Not only would cameras protect police officers’ reputations; they could help protect their lives –– or at least ensure the capture of those who perpetuate violence against police officers. Five Minneapolis police officers were killed between 2009 and the end of 2012, one of which sparked the city’s longest investigation in a case of this kind since 1970. This represents a substantial spike from the period of relative stability in the ranks between 1998 and 2008. The Minneapolis police force appears hesitant to adopt a more stringent policy regarding cameras, but ultimately the cameras would do more to protect officers than to harm them, especially if they do their jobs the way regulations prescribe.

Police already use body cameras in many major cities. The New York Police Department will deploy them in certain high-stop neighborhoods, and the city of Oakland, Calif. uses 500 such cameras, one for most of about 600 officers. New Orleans talks to implement body-camera surveillance soon, too. In Seattle, the home of many Whitman students, the last mention of such cameras came in 2011. It’s high time to resurrect that idea. From a technical and economical standpoint, cameras become more viable every year. The arguments against them are fast disappearing.  

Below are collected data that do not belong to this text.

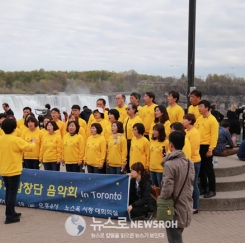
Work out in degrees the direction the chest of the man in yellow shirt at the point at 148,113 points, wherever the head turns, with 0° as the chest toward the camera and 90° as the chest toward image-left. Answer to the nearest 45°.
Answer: approximately 45°

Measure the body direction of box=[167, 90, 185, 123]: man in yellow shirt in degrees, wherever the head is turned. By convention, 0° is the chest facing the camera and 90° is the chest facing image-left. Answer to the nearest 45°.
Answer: approximately 45°

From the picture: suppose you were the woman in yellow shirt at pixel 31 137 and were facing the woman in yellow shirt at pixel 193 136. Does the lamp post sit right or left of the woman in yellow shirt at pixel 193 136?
left

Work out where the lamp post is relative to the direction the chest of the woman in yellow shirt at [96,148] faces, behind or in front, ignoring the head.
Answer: behind

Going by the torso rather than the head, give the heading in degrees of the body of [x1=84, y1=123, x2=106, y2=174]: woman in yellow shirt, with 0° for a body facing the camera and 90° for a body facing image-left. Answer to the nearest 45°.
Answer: approximately 45°

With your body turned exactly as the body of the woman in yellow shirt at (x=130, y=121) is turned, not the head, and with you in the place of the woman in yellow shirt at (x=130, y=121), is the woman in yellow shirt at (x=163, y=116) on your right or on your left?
on your left

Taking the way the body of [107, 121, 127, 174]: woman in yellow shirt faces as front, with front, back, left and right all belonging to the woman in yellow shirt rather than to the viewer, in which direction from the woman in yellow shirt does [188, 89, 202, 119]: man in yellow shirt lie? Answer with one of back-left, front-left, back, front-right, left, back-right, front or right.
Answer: back-left

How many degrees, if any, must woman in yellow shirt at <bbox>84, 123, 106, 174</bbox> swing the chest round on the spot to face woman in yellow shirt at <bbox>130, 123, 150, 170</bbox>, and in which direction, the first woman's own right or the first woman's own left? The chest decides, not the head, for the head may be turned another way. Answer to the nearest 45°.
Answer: approximately 90° to the first woman's own left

In Walla Walla, we may have to wait a while for a proposal of this kind to gain any steam. Cameras are expensive, and they require a fair amount of systems overhaul and political juggling. In a small town like this where it’s much easier to keep a police force in check without them, I can understand that the investment might be a little much. But police officers may want them for their own protection. The camera trend is an exciting one, and I hope it will eventually spread nationwide for the benefit of law-abiding citizens, unfairly treated criminals and police officers alike.